* What is needed
Your copy runs from the line containing "1. **Run tests" through the last line of the listing, both included. Restate those lines word for word and leave out pictures.

Segment Start: Exercise data

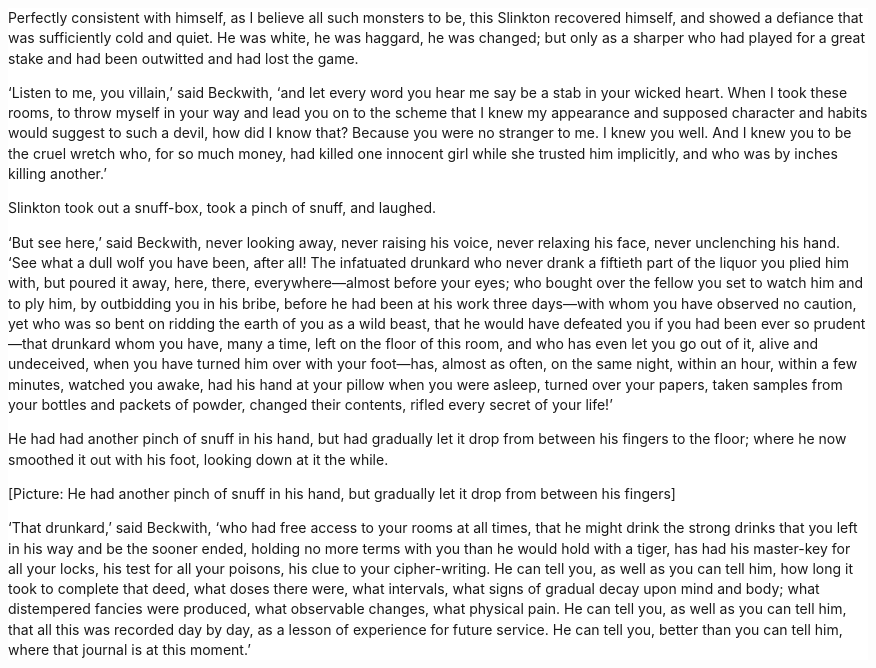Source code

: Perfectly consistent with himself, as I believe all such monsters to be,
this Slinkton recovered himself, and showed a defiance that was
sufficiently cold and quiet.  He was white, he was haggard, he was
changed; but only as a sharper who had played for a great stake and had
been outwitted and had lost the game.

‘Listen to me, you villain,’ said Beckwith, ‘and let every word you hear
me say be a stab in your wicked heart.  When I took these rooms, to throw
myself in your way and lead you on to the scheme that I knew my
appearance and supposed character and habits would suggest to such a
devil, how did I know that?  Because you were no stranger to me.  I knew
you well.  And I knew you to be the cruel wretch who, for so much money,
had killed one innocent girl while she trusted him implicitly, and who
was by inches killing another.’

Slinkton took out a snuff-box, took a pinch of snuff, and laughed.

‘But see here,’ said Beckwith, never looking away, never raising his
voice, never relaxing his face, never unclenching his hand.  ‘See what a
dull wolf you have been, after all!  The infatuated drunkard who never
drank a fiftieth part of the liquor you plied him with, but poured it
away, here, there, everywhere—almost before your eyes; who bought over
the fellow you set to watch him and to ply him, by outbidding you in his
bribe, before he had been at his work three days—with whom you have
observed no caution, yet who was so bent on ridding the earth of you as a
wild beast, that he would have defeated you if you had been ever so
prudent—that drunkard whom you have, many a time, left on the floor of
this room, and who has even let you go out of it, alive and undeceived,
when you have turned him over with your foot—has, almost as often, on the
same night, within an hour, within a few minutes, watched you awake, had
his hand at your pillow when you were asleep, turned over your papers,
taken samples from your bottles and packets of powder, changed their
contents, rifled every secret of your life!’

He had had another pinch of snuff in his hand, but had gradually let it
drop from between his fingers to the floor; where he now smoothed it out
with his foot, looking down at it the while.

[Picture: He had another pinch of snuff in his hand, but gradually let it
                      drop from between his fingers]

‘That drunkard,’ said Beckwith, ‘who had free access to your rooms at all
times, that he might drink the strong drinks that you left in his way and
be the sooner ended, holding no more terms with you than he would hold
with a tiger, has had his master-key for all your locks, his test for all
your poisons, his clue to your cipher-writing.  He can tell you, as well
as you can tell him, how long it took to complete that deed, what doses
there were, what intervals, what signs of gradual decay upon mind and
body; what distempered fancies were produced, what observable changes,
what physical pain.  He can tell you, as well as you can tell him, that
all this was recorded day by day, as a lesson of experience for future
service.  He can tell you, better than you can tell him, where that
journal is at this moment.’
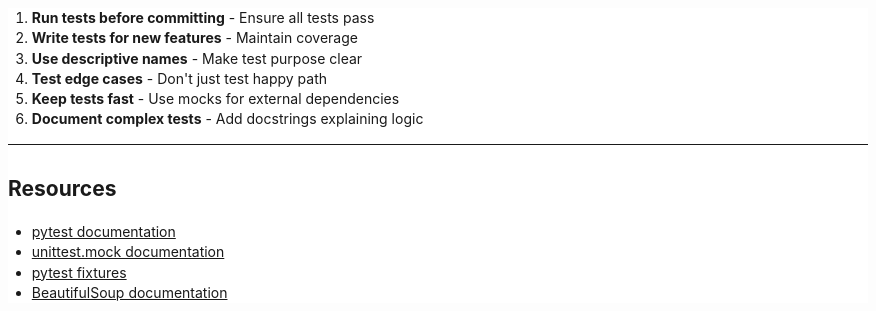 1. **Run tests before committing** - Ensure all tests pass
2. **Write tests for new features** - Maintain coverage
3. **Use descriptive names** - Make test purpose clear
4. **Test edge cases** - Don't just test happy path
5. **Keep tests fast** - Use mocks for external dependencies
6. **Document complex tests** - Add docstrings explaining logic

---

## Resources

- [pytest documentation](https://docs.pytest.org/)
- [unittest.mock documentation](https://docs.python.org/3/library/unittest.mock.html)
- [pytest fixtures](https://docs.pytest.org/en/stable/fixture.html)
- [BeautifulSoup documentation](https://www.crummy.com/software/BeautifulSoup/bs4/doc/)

Segment End: Exercise data

* Solution below
 1. **Run tests before committing** - Ensure all tests pass
2. **Write tests for new features** - Maintain coverage
3. **Use descriptive names** - Make test purpose clear
4. **Test edge cases** - Don't just test happy path
5. **Keep tests fast** - Use mocks for external dependencies
6. **Document complex tests** - Add docstrings explaining logic

---

## Resources

- [pytest documentation](https://docs.pytest.org/)
- [unittest.mock documentation](https://docs.python.org/3/library/unittest.mock.html)
- [pytest fixtures](https://docs.pytest.org/en/stable/fixture.html)
- [BeautifulSoup documentation](https://www.crummy.com/software/BeautifulSoup/bs4/doc/)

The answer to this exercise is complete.